If someone asked me to describe Rachel Yoder’s “Nightbitch” in a single word, I’d say “arty.” The story of an artist-turned-mother-turned-dog-turned-performance-artist is in itself a piece of performance art. Novels like these are interesting to me in that while I may struggle with the plot, I still enjoy the journey. And this one was strange, indeed.
Yoder’s protagonist, Nightbitch, is a young married mother raising her toddler/preschool-ish son in what feels like a Midwestern college town. The mother’s husband travels for business and is away all week long, leaving her alone in and in charge of their child’s wellbeing from Monday morning through Friday night. And it’s this absence that plays into the fact that he can alternately ignore or be appalled by what feels like the mother’s slow descent into a nervous breakdown — or an epic piece of stage art. To each reader their own.

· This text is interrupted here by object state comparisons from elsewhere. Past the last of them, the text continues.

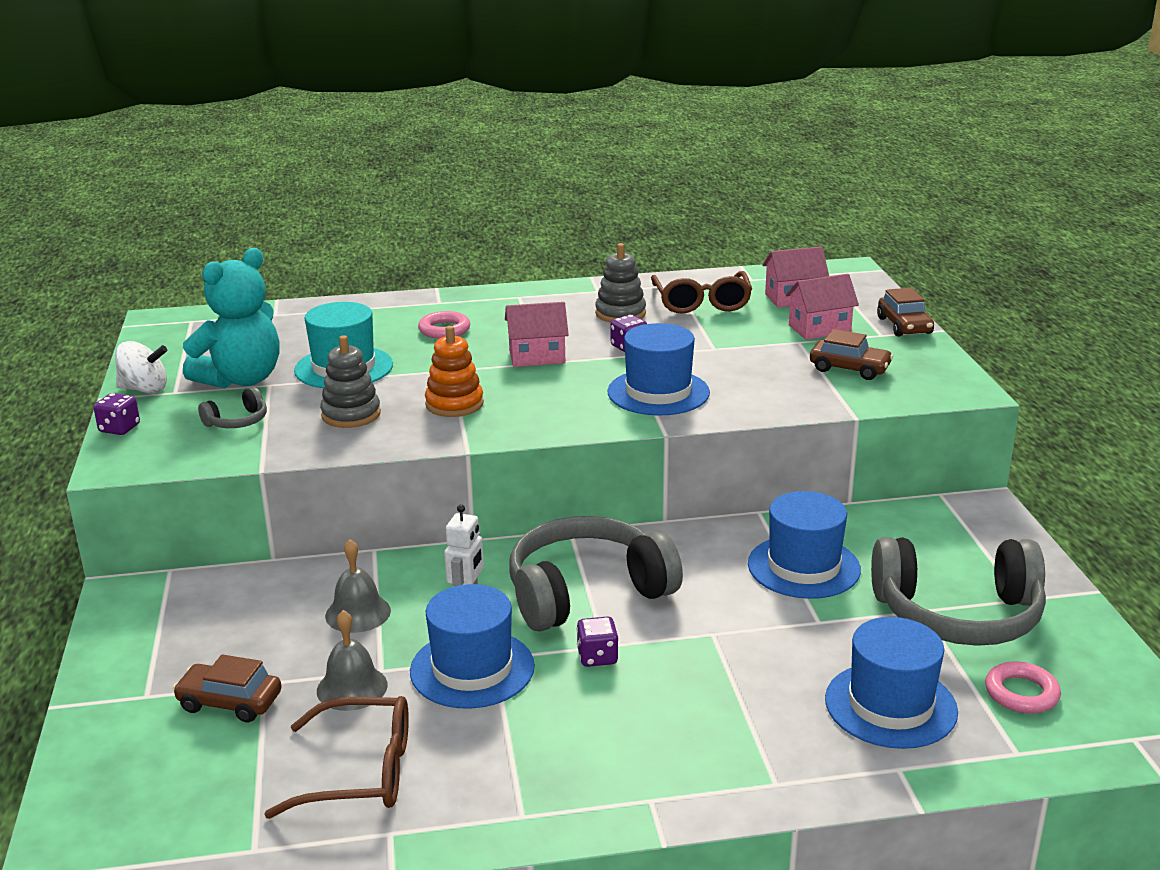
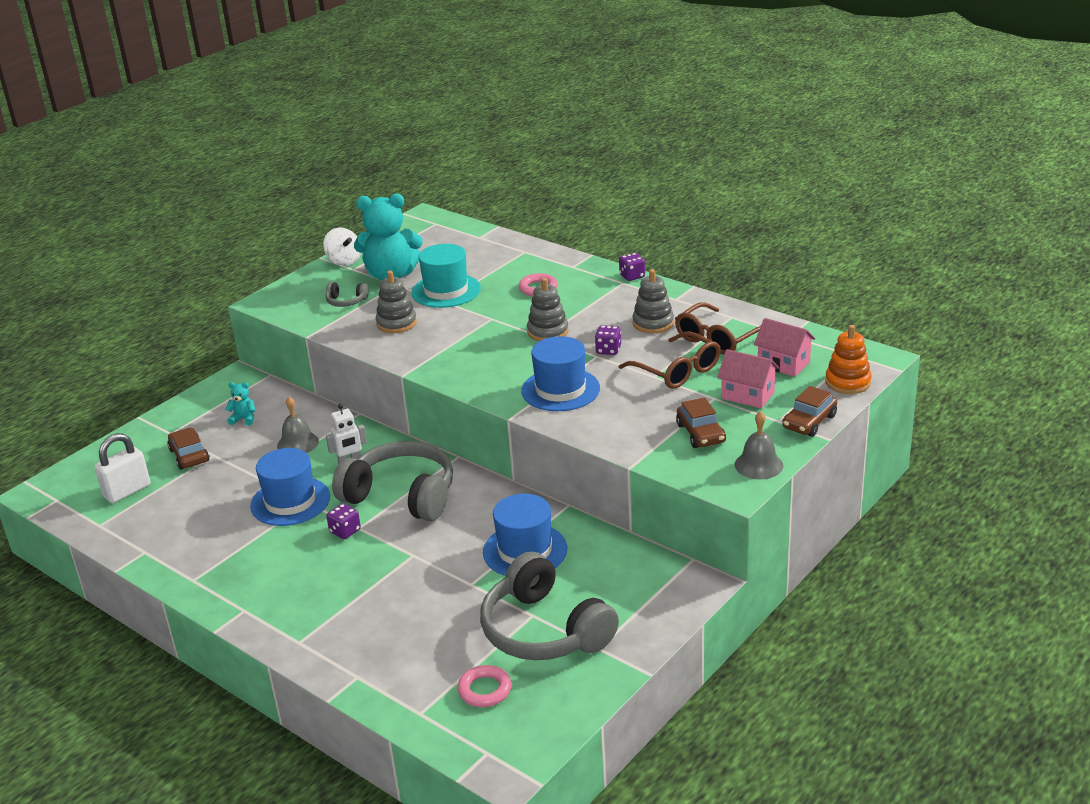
camera: 50 degrees right, 5 degrees up
(119, 428) = (298, 280): purple dice -> purple dice (632, 276)
(216, 789) = (127, 491): none -> white padlock
(229, 628) = (244, 419): none -> turquoise teddy bear
(352, 687) = (236, 479): grey bell -> grey bell (758, 465)
(360, 772) = (177, 519): brown glasses -> brown glasses (677, 371)
(454, 404) = (451, 342): orange stacking toy -> orange stacking toy (848, 382)
(537, 357) = (548, 332): pink house -> grey stacking toy
(890, 705) = (414, 647): blue hat -> none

Is the mother suffering from postpartum depression? Is she just lonely? Maybe being a mother isn’t all that it’s cracked up to be for her? All I know is that her transition from first page to last had me yelling, out loud, at the pages, “What the fuck is wrong with you?!?!” which, may be the intent of the author — to pull all of us, the readers, into the performance art along with the characters in the book. It’s not the first time the mother has heard that, for sure. Her behavior is strange, at best, delusional, at worst, both incredibly violent and sensual, deeply caring at times and completely unempathetic at others.
I imagine the narrative is going to resonate to a degree with just about any mom — I admit that it was a rough start for me because my initial reaction was, “Yeah, yeah, yeah, been there, done that, and I might be nodding in agreement more if this was on my bookshelf 20 years ago.” I remember those endless nights of trying to get kids to bathe and to bed, of making breakfasts, lunches and dinners to little fanfare, our library’s version of Book Babies and being certain every other mother had their shit together while I, myself, did not. But hear me, Nightbitch, when I say it’s a transient state. You DO NOT HAVE TO ST*B YOUR ***!!!
Motherhood. So much oof. So much.
For as much as the mother and her alter ego bothered me, I also can appreciate the strong visceral reaction for what it is, which is immensely compelling writing. It’s no wonder Nightbitch found its way onto many, many “Must Read” lists last year. It’s quite literally, literary performance art. Take your time with this and savor the story. It’s a strange one.